The magnitude of our global procurement activity means our procurement practices have far-ranging effects, and we can positively influence the businesses from which we source products and services. By understanding how suppliers manage environmental stewardship, diversity, equity & inclusion, regulatory compliance and operational risks, we can better articulate Allstate’s expectations. By actively managing these risks, we enhance our reputation and align procurement decisions with environmental and social responsibility, which increases the confidence of stakeholders who depend on Allstate’s performance.
We manage environmental and social impacts in our supply chain through agreements, surveys, scorecards, resource reduction programs and policies. We work with suppliers to accelerate environmental and social improvements across the value chain.
As stated in the Supplier Code of Business Conduct, all suppliers doing business with Allstate must adhere to our requirements regarding human rights, environmental stewardship, diversity and inclusion, child labor and more.
The Allstate Sustainable Procurement Program aims to enhance Allstate’s reputation, mitigate corporate risks and align procurement decisions with environmental and social sustainability. The Sourcing & Procurement Solutions department focuses our responsible procurement program on key commodity areas: computer equipment, furniture, leased properties, paper products, professional services, software, utilities and the corporate vehicle fleet.
The main elements of the responsible procurement program include:
- Integrating environmental, social and governance (ESG) criteria in our end-to-end procurement processes and systems.
- Measuring, managing, and reporting on supplier key performance indicators (KPIs) and metrics.

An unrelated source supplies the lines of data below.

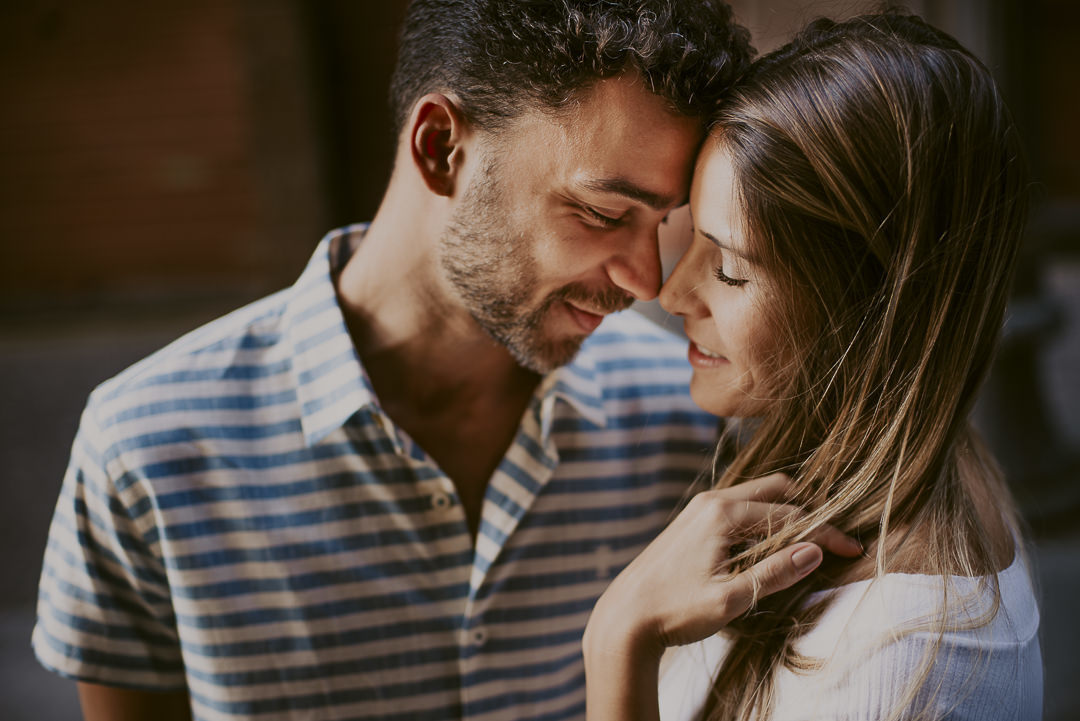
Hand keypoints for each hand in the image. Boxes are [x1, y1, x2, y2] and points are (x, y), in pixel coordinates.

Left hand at [585, 473, 861, 659]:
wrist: (625, 616)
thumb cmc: (675, 611)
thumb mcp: (730, 599)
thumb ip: (774, 573)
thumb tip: (815, 551)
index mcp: (723, 514)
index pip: (790, 515)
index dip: (826, 533)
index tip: (853, 550)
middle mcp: (712, 501)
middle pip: (776, 489)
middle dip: (810, 510)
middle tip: (835, 538)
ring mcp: (700, 508)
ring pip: (757, 496)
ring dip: (786, 513)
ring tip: (811, 542)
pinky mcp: (693, 520)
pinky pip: (740, 508)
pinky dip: (764, 519)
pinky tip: (773, 544)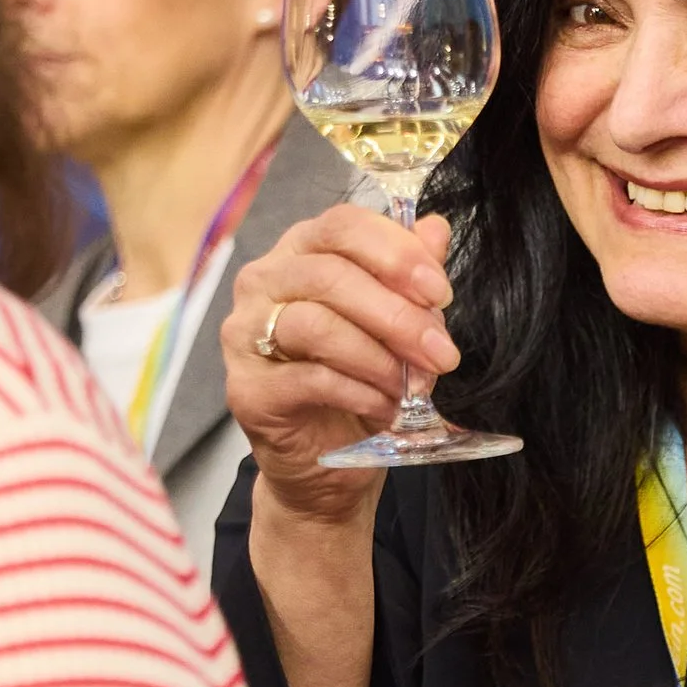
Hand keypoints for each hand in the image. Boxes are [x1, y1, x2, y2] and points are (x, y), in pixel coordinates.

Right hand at [223, 207, 458, 520]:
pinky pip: (308, 379)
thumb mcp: (397, 329)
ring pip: (315, 325)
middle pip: (330, 275)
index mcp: (302, 252)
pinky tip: (384, 407)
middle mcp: (263, 283)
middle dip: (398, 315)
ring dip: (377, 357)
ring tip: (411, 386)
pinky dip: (358, 392)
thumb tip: (436, 230)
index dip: (395, 253)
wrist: (326, 461)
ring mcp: (245, 334)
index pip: (342, 226)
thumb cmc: (359, 382)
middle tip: (441, 354)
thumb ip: (410, 280)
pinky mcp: (246, 388)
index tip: (440, 292)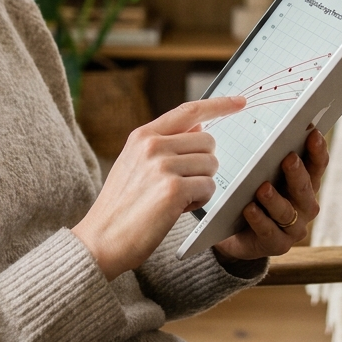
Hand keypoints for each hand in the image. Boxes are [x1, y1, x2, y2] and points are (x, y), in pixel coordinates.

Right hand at [72, 95, 245, 280]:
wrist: (101, 239)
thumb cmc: (121, 206)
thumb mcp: (134, 163)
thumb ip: (164, 143)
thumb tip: (199, 126)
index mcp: (143, 135)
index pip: (189, 111)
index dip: (218, 104)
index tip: (240, 101)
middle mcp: (152, 145)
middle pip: (208, 141)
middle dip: (203, 165)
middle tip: (181, 185)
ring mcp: (162, 166)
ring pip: (211, 165)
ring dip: (201, 185)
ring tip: (175, 199)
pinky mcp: (173, 190)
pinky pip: (209, 188)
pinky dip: (199, 202)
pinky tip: (176, 210)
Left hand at [212, 127, 328, 262]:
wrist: (231, 231)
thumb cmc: (247, 192)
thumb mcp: (256, 171)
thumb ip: (264, 153)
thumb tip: (257, 116)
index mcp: (304, 183)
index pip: (317, 165)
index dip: (317, 150)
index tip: (313, 132)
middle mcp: (304, 205)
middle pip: (306, 188)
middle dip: (297, 172)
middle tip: (288, 157)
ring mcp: (293, 227)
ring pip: (287, 211)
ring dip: (276, 199)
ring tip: (262, 188)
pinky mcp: (277, 245)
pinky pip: (269, 232)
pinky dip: (259, 220)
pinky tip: (249, 209)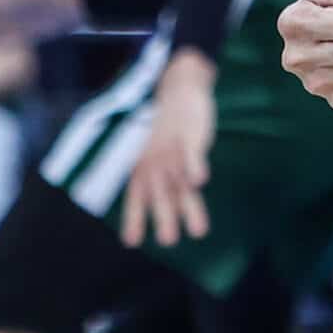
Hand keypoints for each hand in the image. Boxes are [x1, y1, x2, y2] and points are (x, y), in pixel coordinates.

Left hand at [120, 50, 215, 247]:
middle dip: (164, 217)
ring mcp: (173, 150)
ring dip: (187, 205)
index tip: (131, 242)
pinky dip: (195, 164)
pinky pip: (193, 152)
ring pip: (180, 181)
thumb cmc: (167, 133)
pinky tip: (201, 180)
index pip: (136, 196)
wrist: (179, 90)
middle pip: (161, 194)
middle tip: (169, 242)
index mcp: (143, 168)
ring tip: (199, 231)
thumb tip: (163, 216)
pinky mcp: (191, 136)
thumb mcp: (155, 157)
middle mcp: (156, 162)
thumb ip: (160, 186)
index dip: (133, 218)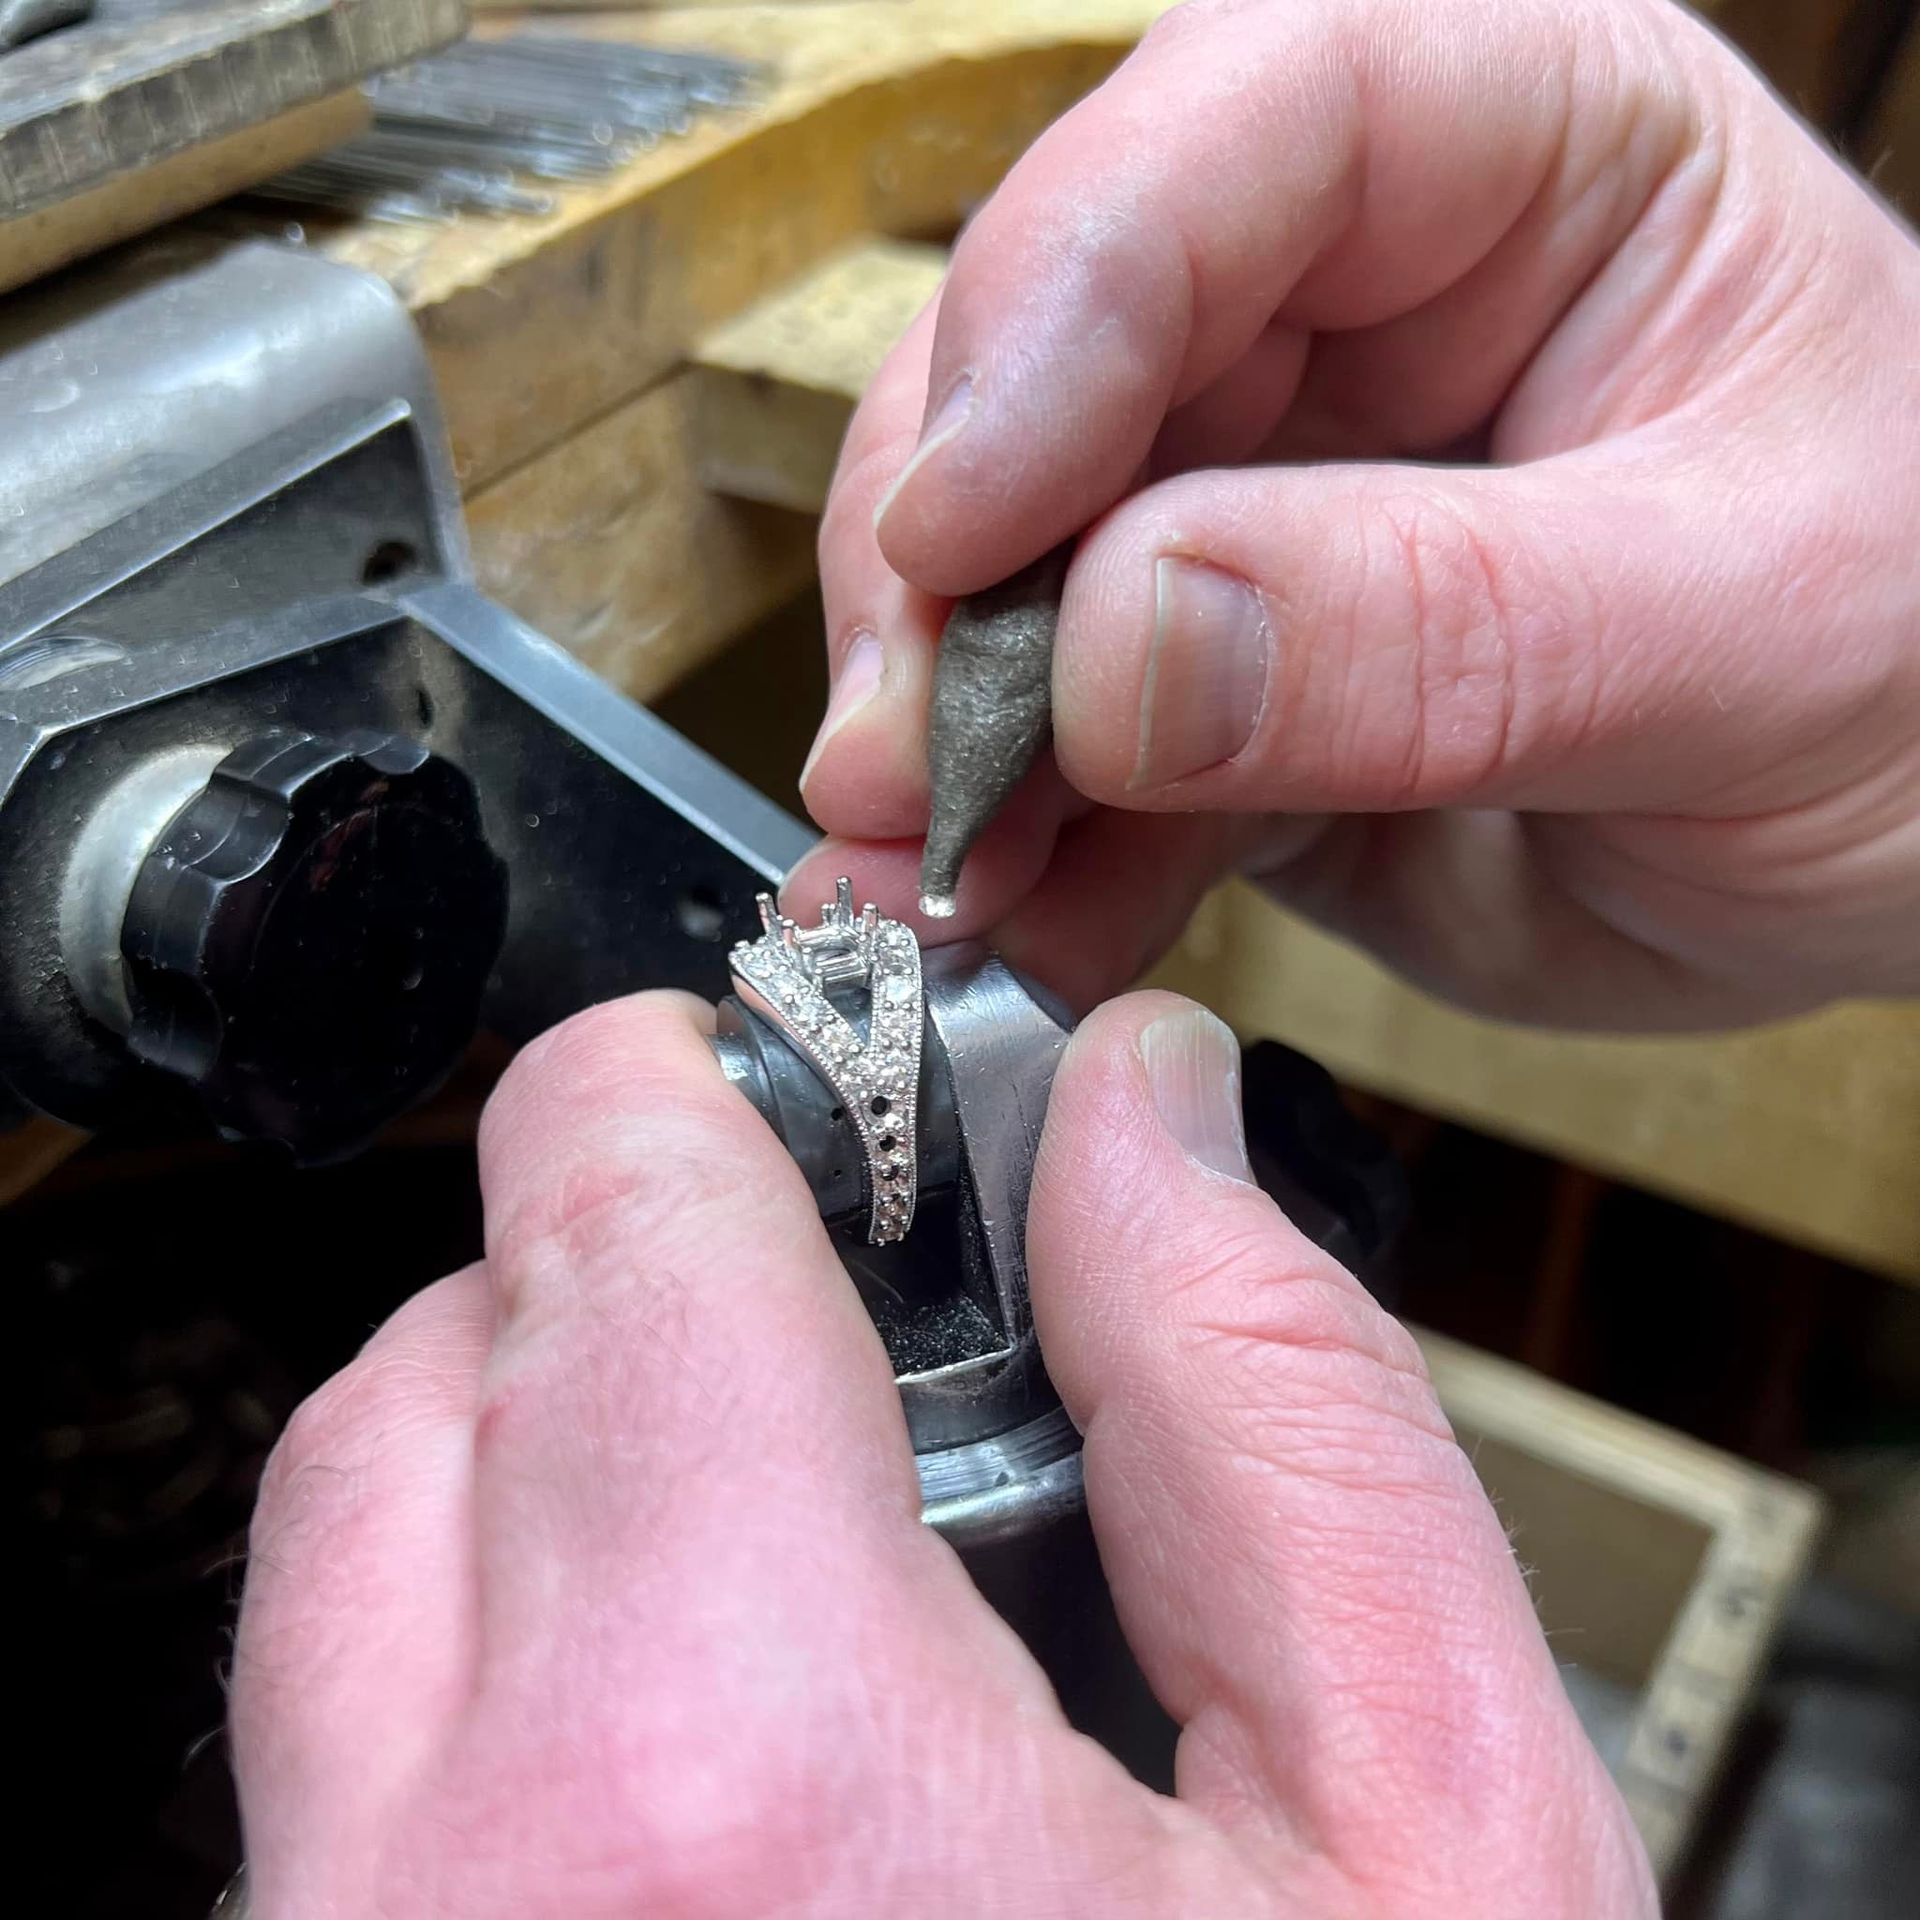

Sourcing & Procurement Solutions includes a sustainable procurement lead who develops and implements ESG-specific practices in our supply chain. This leader identifies sustainability risks and opportunities in the supply chain and develops best practices for product and service categories prioritized by the needs of the business.
In 2021, Sourcing & Procurement Solutions engaged CDP Supply Chain, a global disclosure system that enables corporate purchasers to measure and manage their suppliers’ environmental impact. This will help us better understand our carbon footprint. We invited 164 suppliers to disclose their environmental data via the CDP Climate Change questionnaire and the response rate was 90%. Of the responding suppliers, 61% have made a commitment to setting an emissions reduction target.
By measuring suppliers’ greenhouse gas emissions as a contributor to our total carbon footprint, we can find ways to minimize our environmental impact. We plan to collaborate with select strategic suppliers on GHG emissions reduction projects that generate mutual business value in addition to potentially imposing incentives or penalties to reinforce accountability and desired behaviors by suppliers.